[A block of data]

■ ■ ■

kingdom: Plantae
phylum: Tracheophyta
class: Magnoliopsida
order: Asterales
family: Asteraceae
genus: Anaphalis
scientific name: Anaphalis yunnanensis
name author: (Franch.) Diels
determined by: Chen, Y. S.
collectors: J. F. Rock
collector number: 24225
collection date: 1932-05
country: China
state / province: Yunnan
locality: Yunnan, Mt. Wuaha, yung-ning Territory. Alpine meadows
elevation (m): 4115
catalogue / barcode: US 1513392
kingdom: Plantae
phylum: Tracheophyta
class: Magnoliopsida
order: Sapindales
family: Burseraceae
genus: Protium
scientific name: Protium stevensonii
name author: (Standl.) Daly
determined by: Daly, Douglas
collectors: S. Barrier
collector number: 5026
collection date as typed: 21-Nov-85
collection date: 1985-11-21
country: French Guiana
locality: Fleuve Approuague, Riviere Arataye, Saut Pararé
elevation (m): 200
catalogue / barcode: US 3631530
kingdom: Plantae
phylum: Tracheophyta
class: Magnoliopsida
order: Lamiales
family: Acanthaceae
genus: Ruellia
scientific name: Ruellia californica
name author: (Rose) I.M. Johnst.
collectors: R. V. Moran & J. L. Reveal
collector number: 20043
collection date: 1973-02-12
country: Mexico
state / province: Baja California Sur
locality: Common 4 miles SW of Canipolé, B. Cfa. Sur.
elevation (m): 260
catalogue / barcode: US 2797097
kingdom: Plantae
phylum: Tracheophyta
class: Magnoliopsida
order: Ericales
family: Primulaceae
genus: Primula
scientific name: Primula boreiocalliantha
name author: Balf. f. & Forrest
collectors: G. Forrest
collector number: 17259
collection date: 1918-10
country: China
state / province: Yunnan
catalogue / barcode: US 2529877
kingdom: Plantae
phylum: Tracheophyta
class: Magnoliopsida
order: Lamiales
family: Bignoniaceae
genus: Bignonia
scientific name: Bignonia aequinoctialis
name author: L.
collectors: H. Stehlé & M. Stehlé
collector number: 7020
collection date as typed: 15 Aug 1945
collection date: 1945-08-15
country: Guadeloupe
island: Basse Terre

■ ■ ■

Task details
Rewrite the material above with every "collectors" changed to "collected by". Keep everything else unchanged.

Solution to this task
kingdom: Plantae
phylum: Tracheophyta
class: Magnoliopsida
order: Asterales
family: Asteraceae
genus: Anaphalis
scientific name: Anaphalis yunnanensis
name author: (Franch.) Diels
determined by: Chen, Y. S.
collected by: J. F. Rock
collector number: 24225
collection date: 1932-05
country: China
state / province: Yunnan
locality: Yunnan, Mt. Wuaha, yung-ning Territory. Alpine meadows
elevation (m): 4115
catalogue / barcode: US 1513392
kingdom: Plantae
phylum: Tracheophyta
class: Magnoliopsida
order: Sapindales
family: Burseraceae
genus: Protium
scientific name: Protium stevensonii
name author: (Standl.) Daly
determined by: Daly, Douglas
collected by: S. Barrier
collector number: 5026
collection date as typed: 21-Nov-85
collection date: 1985-11-21
country: French Guiana
locality: Fleuve Approuague, Riviere Arataye, Saut Pararé
elevation (m): 200
catalogue / barcode: US 3631530
kingdom: Plantae
phylum: Tracheophyta
class: Magnoliopsida
order: Lamiales
family: Acanthaceae
genus: Ruellia
scientific name: Ruellia californica
name author: (Rose) I.M. Johnst.
collected by: R. V. Moran & J. L. Reveal
collector number: 20043
collection date: 1973-02-12
country: Mexico
state / province: Baja California Sur
locality: Common 4 miles SW of Canipolé, B. Cfa. Sur.
elevation (m): 260
catalogue / barcode: US 2797097
kingdom: Plantae
phylum: Tracheophyta
class: Magnoliopsida
order: Ericales
family: Primulaceae
genus: Primula
scientific name: Primula boreiocalliantha
name author: Balf. f. & Forrest
collected by: G. Forrest
collector number: 17259
collection date: 1918-10
country: China
state / province: Yunnan
catalogue / barcode: US 2529877
kingdom: Plantae
phylum: Tracheophyta
class: Magnoliopsida
order: Lamiales
family: Bignoniaceae
genus: Bignonia
scientific name: Bignonia aequinoctialis
name author: L.
collected by: H. Stehlé & M. Stehlé
collector number: 7020
collection date as typed: 15 Aug 1945
collection date: 1945-08-15
country: Guadeloupe
island: Basse Terre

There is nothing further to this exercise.